# Wooden basket：For my wife



## yao (May 17, 2014)

material：Chinese fir.
decoration:dyeing,Oil and wax.


----------



## doitforfun (Dec 31, 2013)

Those are beautiful. Your wide must be very happy with them. Love the carvings.


----------



## stefang (Apr 9, 2009)

Very nice design and workmanship on these baskets. Why don't you post them as a project where more members will be likely to see them?


----------



## BillWhite (Jul 23, 2007)

Well done.

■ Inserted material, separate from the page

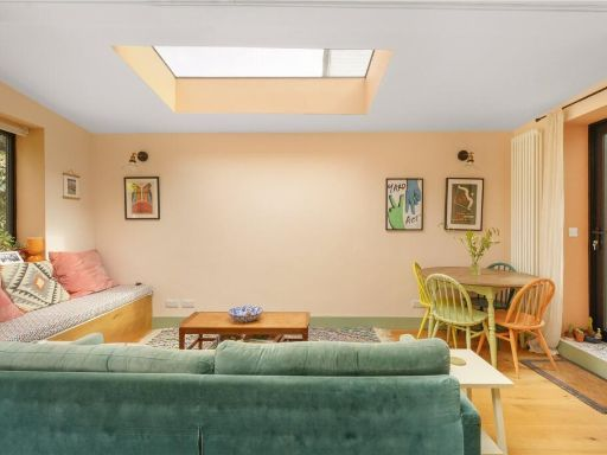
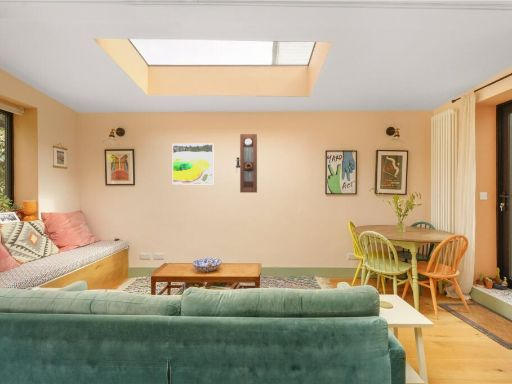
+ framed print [172,143,214,186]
+ pendulum clock [234,133,258,194]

I like them.
Bill


----------



## yao (May 17, 2014)

stefang,You are advised me to batch production it?


----------



## Magnum (Feb 5, 2010)

This is a very Beautiful "Project". Very well done!

If I May, on Behalf of "stefang". He's advising you to place your Chinese Fir Basket in another Location on here.

It's called "Projects" and it is where Members Show their "Finished Wood Working Projects".

This Section is "Joinery" and receives Much Less Viewing than "Projects" does.

This LINK should Take you to "Projects" so you may see for Yourself. http://lumberjocks.com/projects

When you get there look to the Bottom, Left Side of that page. You will see, in a Green Box, White Lettering that says "Add New Project" Click on that and a window will open to start you adding your "Project".

If you have any further Questions We would be Pleased to Assist You.

Regards: Rick

EDIT: Your Very Nice Dresser for Your Wife would be seen by more Members if it was also Placed in "Projects".


----------



## waho6o9 (May 6, 2011)

Nice work Yao!


----------



## mojapitt (Dec 31, 2011)

Very nice. Great craftsmanship.


----------